Small headwater streams are important for stormwater management, flood control, nutrient transformation and retention, and biodiversity. However, urbanization results in altered hydrology and increased erosion, which impairs physical and biogeochemical functions. These problems are exacerbated when headwater streams become incised, severing connections to the floodplain, which limits their ability to exchange nutrients and reduces groundwater-surface water interactions (GWSWIs). With restoration's ability to alter environmental parameters and resulting water quality, urban headwater streams are good candidates for restoration. The Reedy Creek Restoration Project, completed in 2019, reconstructed 7 urban streams in the 6km2 Reedy Creek watershed in the headwaters of the Pee Dee River system. Restoration followed the natural channel design approach. Riparian groundwater levels (WLs) have been measured continuously since 2013 in 5 wells. Hillslope and floodplain groundwater levels have been measured since 2016 in 5 additional wells. Baseflow stream chemistry has been analyzed since 2016 in 11 tributary streams. Objectives of this study are to quantify: (1) interannual variability in WLs for each tributary, (2) seasonal variations in WLs, and (3) how WLs have changed from pre (Pre-R) to post (Post-R) restoration.

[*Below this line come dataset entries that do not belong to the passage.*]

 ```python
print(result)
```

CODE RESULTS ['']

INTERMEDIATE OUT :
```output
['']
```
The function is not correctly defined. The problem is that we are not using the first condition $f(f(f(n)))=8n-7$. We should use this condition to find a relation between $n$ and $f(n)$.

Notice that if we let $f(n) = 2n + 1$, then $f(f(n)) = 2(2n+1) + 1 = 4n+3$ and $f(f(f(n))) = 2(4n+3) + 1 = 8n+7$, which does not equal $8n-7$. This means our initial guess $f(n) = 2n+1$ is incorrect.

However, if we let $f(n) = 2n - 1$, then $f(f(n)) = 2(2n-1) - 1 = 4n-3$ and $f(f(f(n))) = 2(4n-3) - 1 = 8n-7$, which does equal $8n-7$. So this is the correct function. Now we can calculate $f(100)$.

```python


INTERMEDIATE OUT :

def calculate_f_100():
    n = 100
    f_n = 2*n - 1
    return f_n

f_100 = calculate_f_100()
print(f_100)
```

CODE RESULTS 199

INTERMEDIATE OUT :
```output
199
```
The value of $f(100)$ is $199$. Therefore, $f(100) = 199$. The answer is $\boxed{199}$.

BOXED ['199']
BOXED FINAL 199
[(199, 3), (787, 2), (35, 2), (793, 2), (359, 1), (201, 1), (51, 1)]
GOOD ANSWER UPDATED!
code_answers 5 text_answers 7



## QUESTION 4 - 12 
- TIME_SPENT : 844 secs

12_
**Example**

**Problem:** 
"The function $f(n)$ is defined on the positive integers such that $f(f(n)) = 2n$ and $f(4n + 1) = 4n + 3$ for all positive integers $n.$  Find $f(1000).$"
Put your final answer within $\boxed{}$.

Pre-R WLs fluctuated on average 85 cm interannually. On average Pre-R WLs fluctuated seasonally about 100 cm between the fall/winter and spring/summer periods. After restoration, average WLs increased from Pre-R WLs of 340 cm below the land surface to Post-R WLs of 210 cm below the land surface as a result of channel relocation and the new channel being much shallower than the Pre-R deeply incised channel. The riparian WLs tended to rise first after restoration, with one site’s WLs rising 102 cm in 8 weeks, followed by a rise in the corresponding hillslope WLs 2 months later; this may also be due to channel relocation. Overall, the Post-R watershed has increased groundwater storage leading to a gentler hydraulic gradient from the upland to channel and a newly established potential for flooding. As the Post-R period continues, we are examining weekly baseflow stream chemistry and seasonal groundwater chemistry to determine the effect, if any, on water quality contributed by the newly saturated soil and saprolite since water tables have risen.